Je redresse la tête, plis la feuille sans regarder en y passant le stylo et le lui tend sous la table alors qu’il sourit lorsqu’il me voit faire. Est-ce que l’on peut être gravement puni pour communiquer pendant une session ? Je ne connais pas la réponse, et je ne préfère pas savoir. Je me sens déjà assez stressée comme cela. Puis plus tard, je le vois tendre la feuille en regardant l’encadreur parler avec un regard sévère. Je m’empare de la feuille et la déroule.

Tu as raison, je ne suis pas un enfant comme ceux qui sont élevés dans les dortoirs, mais je ne suis pas un enfant des familles comme toi. Je connais un de mes parents quand même. Tu n’as plus qu’à faire fonctionner ton petit cerveau.

Je ne le regarde même pas quand je lui rends le stylo sur la table et que je chiffonne la feuille de papier en une boule. Il me prend pour une idiote ! Puis, je n’écoute plus le pseudo cours et je repasse dans ma tête tout ce que je sais sur les habitants des bunkers.
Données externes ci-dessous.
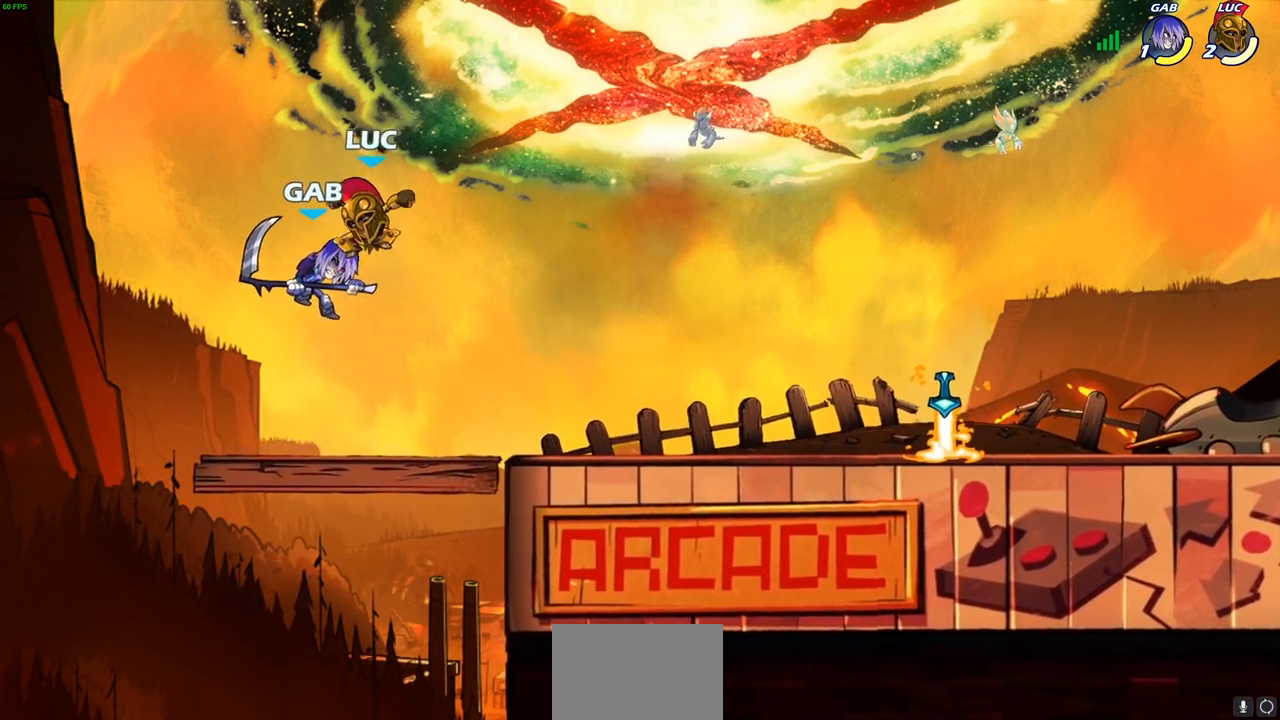
{"buttons": [], "left_stick": "center", "right_stick": "center", "events": [[83, "left_stick", "center"], [100, "CIRCLE", "up"]]}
Et je trouve, je pense avoir compris et je l’observe, ahurie alors qu’il ne me prête pas attention. Lorsque l’encadreur signale la fin du cours, je l’attrape par la main pour le tirer vers moi avant qu’il s’en aille.

Tu es un enfant d’un des hauts-dirigeants, murmuré-je outrée alors qu’un sourire se dessine sur son visage.

Je me disais bien que tu étais intelligente ! s’exclame-t-il en me poussant vers la sortir. On est tous les deux en corvées cuisines si tu n’es pas au courant. On en parlera là-bas, personne n’y fera attention.